Saved entries:
○ ○ ○ ○ ○ ○ ○

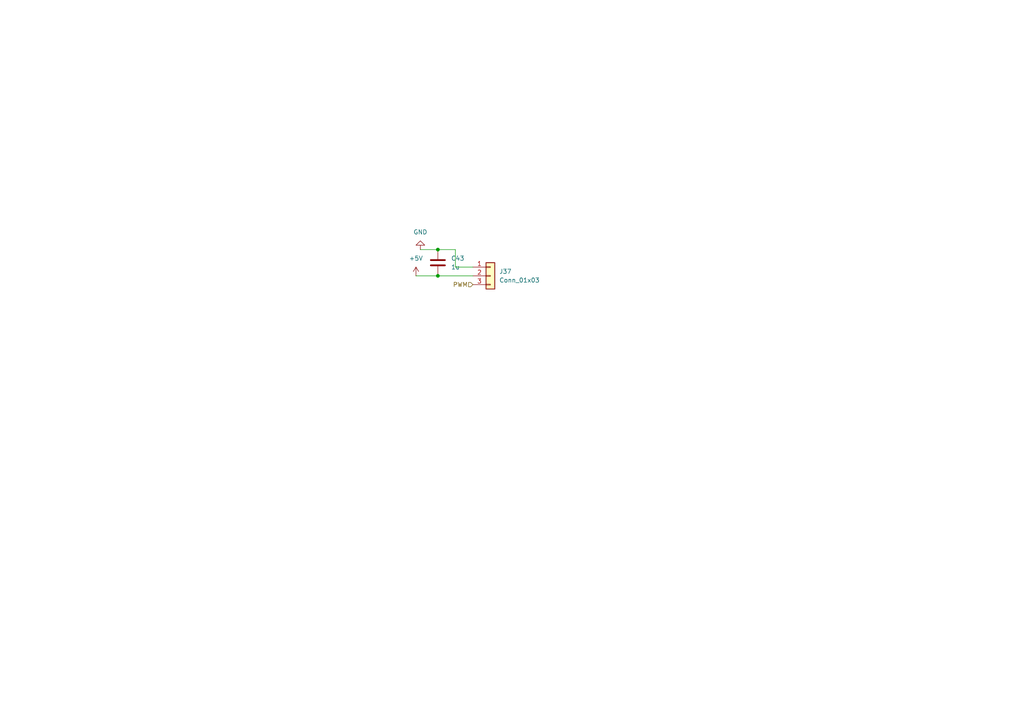
<source format=kicad_sch>
(kicad_sch
	(version 20250114)
	(generator "eeschema")
	(generator_version "9.0")
	(uuid "ca37c043-da01-48be-844a-b3489b32436e")
	(paper "A4")
	
	(junction
		(at 127 72.39)
		(diameter 0)
		(color 0 0 0 0)
		(uuid "3567f1b7-ec8b-496c-ba4d-20969d5b7818")
	)
	(junction
		(at 127 80.01)
		(diameter 0)
		(color 0 0 0 0)
		(uuid "e20d0d39-21c4-4a8f-b410-01a8ea013dc2")
	)
	(wire
		(pts
			(xy 121.92 72.39) (xy 127 72.39)
		)
		(stroke
			(width 0)
			(type default)
		)
		(uuid "52c86c57-32bf-4b0b-a39a-02aaa59c61a1")
	)
	(wire
		(pts
			(xy 132.08 77.47) (xy 137.16 77.47)
		)
		(stroke
			(width 0)
			(type default)
		)
		(uuid "55383df4-705e-4dcc-9763-0dae1fbd72f9")
	)
	(wire
		(pts
			(xy 127 80.01) (xy 137.16 80.01)
		)
		(stroke
			(width 0)
			(type default)
		)
		(uuid "568cc392-28ac-43a7-ad3d-2058fc34a9da")
	)
	(wire
		(pts
			(xy 127 72.39) (xy 132.08 72.39)
		)
		(stroke
			(width 0)
			(type default)
		)
		(uuid "57f433c2-a4a5-4591-b08d-d3b390cc8647")
	)
	(wire
		(pts
			(xy 132.08 72.39) (xy 132.08 77.47)
		)
		(stroke
			(width 0)
			(type default)
		)
		(uuid "9decc6d1-ca4b-45a5-9b3f-529f0a9cec75")
	)
	(wire
		(pts
			(xy 120.65 80.01) (xy 127 80.01)
		)
		(stroke
			(width 0)
			(type default)
		)
		(uuid "ee90fc95-79f6-4034-a847-e18f074a4e38")
	)
	(hierarchical_label "PWM"
		(shape input)
		(at 137.16 82.55 180)
		(effects
			(font
				(size 1.27 1.27)
			)
			(justify right)
		)
		(uuid "6959c9c4-83f6-4d5e-86cd-d87928da4ea2")
	)
	(symbol
		(lib_id "power:GND")
		(at 121.92 72.39 180)
		(unit 1)
		(exclude_from_sim no)
		(in_bom yes)
		(on_board yes)
		(dnp no)
		(fields_autoplaced yes)
		(uuid "38e26a15-70c5-4af8-af68-6d3c05278063")
		(property "Reference" "#PWR089"
			(at 121.92 66.04 0)
			(effects
				(font
					(size 1.27 1.27)
				)
				(hide yes)
			)
		)
		(property "Value" "GND"
			(at 121.92 67.31 0)
			(effects
				(font
					(size 1.27 1.27)
				)
			)
		)
		(property "Footprint" ""
			(at 121.92 72.39 0)
			(effects
				(font
					(size 1.27 1.27)
				)
				(hide yes)
			)
		)
		(property "Datasheet" ""
			(at 121.92 72.39 0)
			(effects
				(font
					(size 1.27 1.27)
				)
				(hide yes)
			)
		)
		(property "Description" "Power symbol creates a global label with name \"GND\" , ground"
			(at 121.92 72.39 0)
			(effects
				(font
					(size 1.27 1.27)
				)
				(hide yes)
			)
		)
		(pin "1"
			(uuid "96909698-ff4a-4821-b730-fac92e6407ae")
		)
		(instances
			(project ""
				(path "/4f9429d5-fbb3-48e9-90dd-7ff0c2950e6f/6996448a-079a-4fbd-aac0-272391141173"
					(reference "#PWR089")
					(unit 1)
				)
			)
		)
	)
	(symbol
		(lib_id "Connector_Generic:Conn_01x03")
		(at 142.24 80.01 0)
		(unit 1)
		(exclude_from_sim no)
		(in_bom yes)
		(on_board yes)
		(dnp no)
		(fields_autoplaced yes)
		(uuid "4276f32a-ae23-45ac-880a-6e4dbc4c8d65")
		(property "Reference" "J37"
			(at 144.78 78.7399 0)
			(effects
				(font
					(size 1.27 1.27)
				)
				(justify left)
			)
		)
		(property "Value" "Conn_01x03"
			(at 144.78 81.2799 0)
			(effects
				(font
					(size 1.27 1.27)
				)
				(justify left)
			)
		)
		(property "Footprint" "Connector_JST:JST_EH_B3B-EH-A_1x03_P2.50mm_Vertical"
			(at 142.24 80.01 0)
			(effects
				(font
					(size 1.27 1.27)
				)
				(hide yes)
			)
		)
		(property "Datasheet" "~"
			(at 142.24 80.01 0)
			(effects
				(font
					(size 1.27 1.27)
				)
				(hide yes)
			)
		)
		(property "Description" "Generic connector, single row, 01x03, script generated (kicad-library-utils/schlib/autogen/connector/)"
			(at 142.24 80.01 0)
			(effects
				(font
					(size 1.27 1.27)
				)
				(hide yes)
			)
		)
		(pin "3"
			(uuid "c153f9e8-de1b-45a4-9e7a-1a5c569a57db")
		)
		(pin "1"
			(uuid "e4bfe73b-d07f-4981-a2cc-ea0f2951c9b5")
		)
		(pin "2"
			(uuid "90e163f7-16aa-4413-aee1-0df0f5d4cb06")
		)
		(instances
			(project "PCB_Aquarium2"
				(path "/4f9429d5-fbb3-48e9-90dd-7ff0c2950e6f/6996448a-079a-4fbd-aac0-272391141173"
					(reference "J37")
					(unit 1)
				)
			)
		)
	)
	(symbol
		(lib_id "Device:C")
		(at 127 76.2 180)
		(unit 1)
		(exclude_from_sim no)
		(in_bom yes)
		(on_board yes)
		(dnp no)
		(fields_autoplaced yes)
		(uuid "a0eee700-77b2-4179-a60c-c0dccc2c1c1f")
		(property "Reference" "C43"
			(at 130.81 74.9299 0)
			(effects
				(font
					(size 1.27 1.27)
				)
				(justify right)
			)
		)
		(property "Value" "1u"
			(at 130.81 77.4699 0)
			(effects
				(font
					(size 1.27 1.27)
				)
				(justify right)
			)
		)
		(property "Footprint" "Capacitor_SMD:C_0603_1608Metric"
			(at 126.0348 72.39 0)
			(effects
				(font
					(size 1.27 1.27)
				)
				(hide yes)
			)
		)
		(property "Datasheet" "~"
			(at 127 76.2 0)
			(effects
				(font
					(size 1.27 1.27)
				)
				(hide yes)
			)
		)
		(property "Description" "Unpolarized capacitor"
			(at 127 76.2 0)
			(effects
				(font
					(size 1.27 1.27)
				)
				(hide yes)
			)
		)
		(pin "2"
			(uuid "afcb7622-e56b-4f6c-9942-44e4317aabdd")
		)
		(pin "1"
			(uuid "829e8a06-fd18-49c8-9ec2-8a25c94db410")
		)
		(instances
			(project "PCB_Aquarium2"
				(path "/4f9429d5-fbb3-48e9-90dd-7ff0c2950e6f/6996448a-079a-4fbd-aac0-272391141173"
					(reference "C43")
					(unit 1)
				)
			)
		)
	)
	(symbol
		(lib_id "power:+5V")
		(at 120.65 80.01 0)
		(unit 1)
		(exclude_from_sim no)
		(in_bom yes)
		(on_board yes)
		(dnp no)
		(fields_autoplaced yes)
		(uuid "bc972a9d-37f4-49d4-be57-f4a85d2911f4")
		(property "Reference" "#PWR088"
			(at 120.65 83.82 0)
			(effects
				(font
					(size 1.27 1.27)
				)
				(hide yes)
			)
		)
		(property "Value" "+5V"
			(at 120.65 74.93 0)
			(effects
				(font
					(size 1.27 1.27)
				)
			)
		)
		(property "Footprint" ""
			(at 120.65 80.01 0)
			(effects
				(font
					(size 1.27 1.27)
				)
				(hide yes)
			)
		)
		(property "Datasheet" ""
			(at 120.65 80.01 0)
			(effects
				(font
					(size 1.27 1.27)
				)
				(hide yes)
			)
		)
		(property "Description" "Power symbol creates a global label with name \"+5V\""
			(at 120.65 80.01 0)
			(effects
				(font
					(size 1.27 1.27)
				)
				(hide yes)
			)
		)
		(pin "1"
			(uuid "65df6961-975f-4815-8956-8666fa4038d3")
		)
		(instances
			(project "PCB_Aquarium2"
				(path "/4f9429d5-fbb3-48e9-90dd-7ff0c2950e6f/6996448a-079a-4fbd-aac0-272391141173"
					(reference "#PWR088")
					(unit 1)
				)
			)
		)
	)
)

</source>
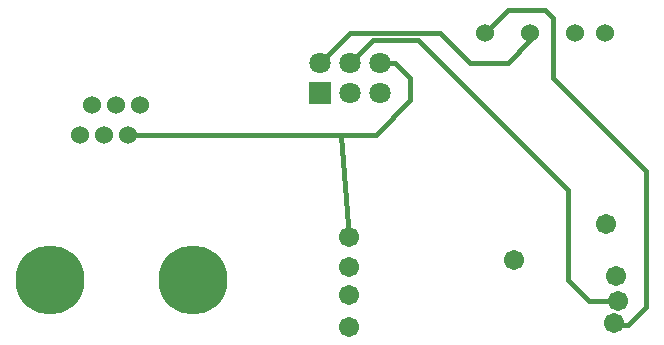
<source format=gbl>
G75*
%MOIN*%
%OFA0B0*%
%FSLAX24Y24*%
%IPPOS*%
%LPD*%
%AMOC8*
5,1,8,0,0,1.08239X$1,22.5*
%
%ADD10C,0.0600*%
%ADD11R,0.0760X0.0760*%
%ADD12C,0.0709*%
%ADD13C,0.0675*%
%ADD14C,0.0160*%
%ADD15C,0.2300*%
D10*
X003096Y007694D03*
X003899Y007694D03*
X004702Y007694D03*
X004301Y008694D03*
X005104Y008694D03*
X003498Y008694D03*
X016600Y011100D03*
X018100Y011100D03*
X019600Y011100D03*
X020600Y011100D03*
D11*
X011100Y009100D03*
D12*
X012100Y009100D03*
X013100Y009100D03*
X013100Y010100D03*
X012100Y010100D03*
X011100Y010100D03*
D13*
X020620Y004730D03*
X017570Y003520D03*
X020970Y003000D03*
X021010Y002140D03*
X020900Y001410D03*
X012050Y001300D03*
X012050Y002350D03*
X012050Y003300D03*
X012050Y004300D03*
D14*
X011800Y007644D01*
X011850Y007694D01*
X012944Y007694D01*
X014100Y008850D01*
X014100Y009600D01*
X013600Y010100D01*
X013100Y010100D01*
X012850Y010850D02*
X012100Y010100D01*
X011100Y010100D02*
X012100Y011100D01*
X015100Y011100D01*
X016100Y010100D01*
X017350Y010100D01*
X018100Y010850D01*
X018100Y011100D01*
X018850Y011600D02*
X018600Y011850D01*
X017350Y011850D01*
X016600Y011100D01*
X014350Y010850D02*
X012850Y010850D01*
X014350Y010850D02*
X019350Y005850D01*
X019350Y002850D01*
X020060Y002140D01*
X021010Y002140D01*
X021350Y001350D02*
X021950Y001950D01*
X021950Y006500D01*
X018850Y009600D01*
X018850Y011600D01*
X011850Y007694D02*
X004702Y007694D01*
X020720Y001350D02*
X021350Y001350D01*
X020900Y001410D02*
X020720Y001350D01*
D15*
X002100Y002850D03*
X006850Y002850D03*
M02*

</source>
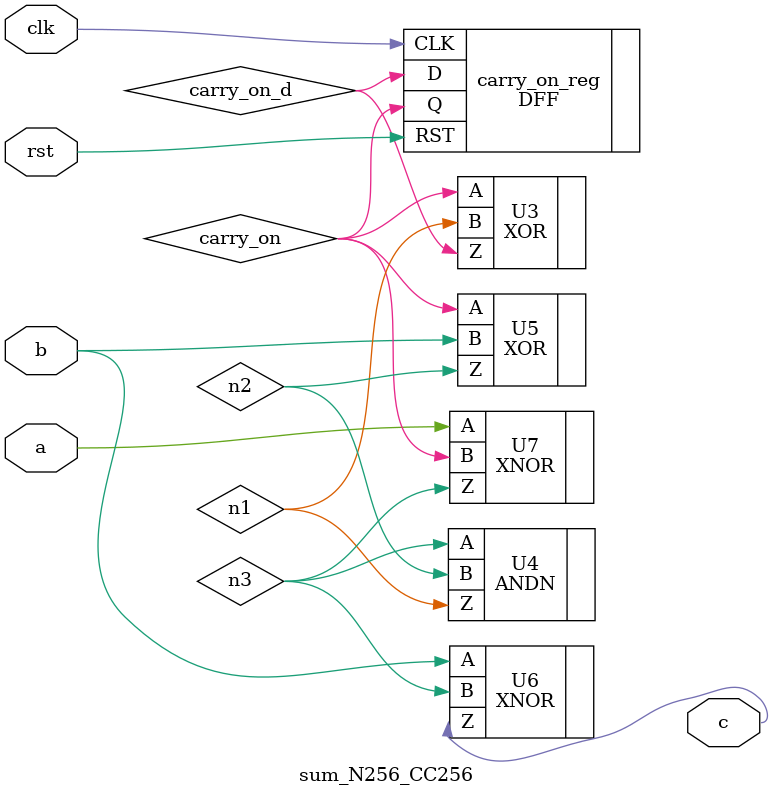
<source format=v>

module sum_N256_CC256 ( clk, rst, a, b, c );
  input [0:0] a;
  input [0:0] b;
  output [0:0] c;
  input clk, rst;
  wire   carry_on, carry_on_d, n1, n2, n3;

  DFF carry_on_reg ( .D(carry_on_d), .CLK(clk), .RST(rst), .Q(carry_on) );
  XOR U3 ( .A(carry_on), .B(n1), .Z(carry_on_d) );
  ANDN U4 ( .B(n2), .A(n3), .Z(n1) );
  XOR U5 ( .A(carry_on), .B(b[0]), .Z(n2) );
  XNOR U6 ( .A(b[0]), .B(n3), .Z(c[0]) );
  XNOR U7 ( .A(a[0]), .B(carry_on), .Z(n3) );
endmodule


</source>
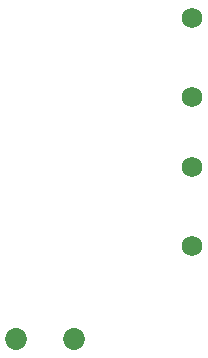
<source format=gbr>
G04 start of page 7 for group -4062 idx -4062 *
G04 Title: (unknown), soldermask *
G04 Creator: pcb 4.2.0 *
G04 CreationDate: Fri Feb 14 02:43:24 2020 UTC *
G04 For: blinken *
G04 Format: Gerber/RS-274X *
G04 PCB-Dimensions (mm): 65.00 56.00 *
G04 PCB-Coordinate-Origin: lower left *
%MOMM*%
%FSLAX43Y43*%
%LNBOTTOMMASK*%
%ADD40C,1.752*%
%ADD39C,1.852*%
G54D39*X7100Y27200D03*
X12000D03*
G54D40*X22050Y47650D03*
Y54300D03*
Y35050D03*
Y41700D03*
M02*

</source>
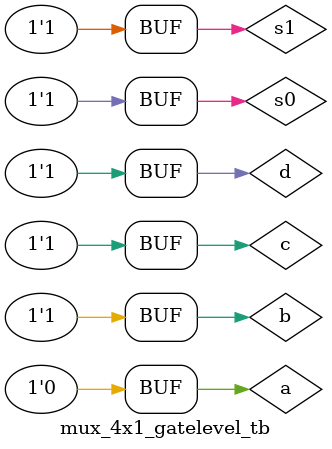
<source format=v>
module mux_4x1_gatelevel(y,a,b,c,d,s0,s1);
input a,b,c,d,s0,s1;
output y;
assign y=((~s0)&(~s0)&a)|((~s1)&(s0)&b)|((~s0)&(s1)&c)|((s1)&(s0)&d);
endmodule
//testbench
module mux_4x1_gatelevel_tb;
wire y;
reg a,b,c,d,s0,s1;
mux_4x1_gatelevel dut(y,a,b,c,d,s0,s1);
initial
begin
#2 a=1'b0;b=1'b1;c=1'b1;d=1'b1;s0=1'b0;s1=1'b0;
#5 s1=1'b1;
#5 s0=1'b1;s1=1'b0;
#5 s1=1'b1;
end
endmodule


</source>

○ ○ ○ ○ ○ ○ ○

Written task:
What is needed is an exact copy of the lines above, from the one holding "X015100Y011100D01*" down to the one holding "reg a,b,c,d,s0,s1;", with those two included and the pictures left out.

Solution to the exercise:
X015100Y011100D01*
X016100Y010100D01*
X017350Y010100D01*
X018100Y010850D01*
X018100Y011100D01*
X018850Y011600D02*
X018600Y011850D01*
X017350Y011850D01*
X016600Y011100D01*
X014350Y010850D02*
X012850Y010850D01*
X014350Y010850D02*
X019350Y005850D01*
X019350Y002850D01*
X020060Y002140D01*
X021010Y002140D01*
X021350Y001350D02*
X021950Y001950D01*
X021950Y006500D01*
X018850Y009600D01*
X018850Y011600D01*
X011850Y007694D02*
X004702Y007694D01*
X020720Y001350D02*
X021350Y001350D01*
X020900Y001410D02*
X020720Y001350D01*
D15*
X002100Y002850D03*
X006850Y002850D03*
M02*

</source>
<source format=v>

module sum_N256_CC256 ( clk, rst, a, b, c );
  input [0:0] a;
  input [0:0] b;
  output [0:0] c;
  input clk, rst;
  wire   carry_on, carry_on_d, n1, n2, n3;

  DFF carry_on_reg ( .D(carry_on_d), .CLK(clk), .RST(rst), .Q(carry_on) );
  XOR U3 ( .A(carry_on), .B(n1), .Z(carry_on_d) );
  ANDN U4 ( .B(n2), .A(n3), .Z(n1) );
  XOR U5 ( .A(carry_on), .B(b[0]), .Z(n2) );
  XNOR U6 ( .A(b[0]), .B(n3), .Z(c[0]) );
  XNOR U7 ( .A(a[0]), .B(carry_on), .Z(n3) );
endmodule


</source>
<source format=gbr>
G04 start of page 7 for group -4062 idx -4062 *
G04 Title: (unknown), soldermask *
G04 Creator: pcb 4.2.0 *
G04 CreationDate: Fri Feb 14 02:43:24 2020 UTC *
G04 For: blinken *
G04 Format: Gerber/RS-274X *
G04 PCB-Dimensions (mm): 65.00 56.00 *
G04 PCB-Coordinate-Origin: lower left *
%MOMM*%
%FSLAX43Y43*%
%LNBOTTOMMASK*%
%ADD40C,1.752*%
%ADD39C,1.852*%
G54D39*X7100Y27200D03*
X12000D03*
G54D40*X22050Y47650D03*
Y54300D03*
Y35050D03*
Y41700D03*
M02*

</source>
<source format=v>
module mux_4x1_gatelevel(y,a,b,c,d,s0,s1);
input a,b,c,d,s0,s1;
output y;
assign y=((~s0)&(~s0)&a)|((~s1)&(s0)&b)|((~s0)&(s1)&c)|((s1)&(s0)&d);
endmodule
//testbench
module mux_4x1_gatelevel_tb;
wire y;
reg a,b,c,d,s0,s1;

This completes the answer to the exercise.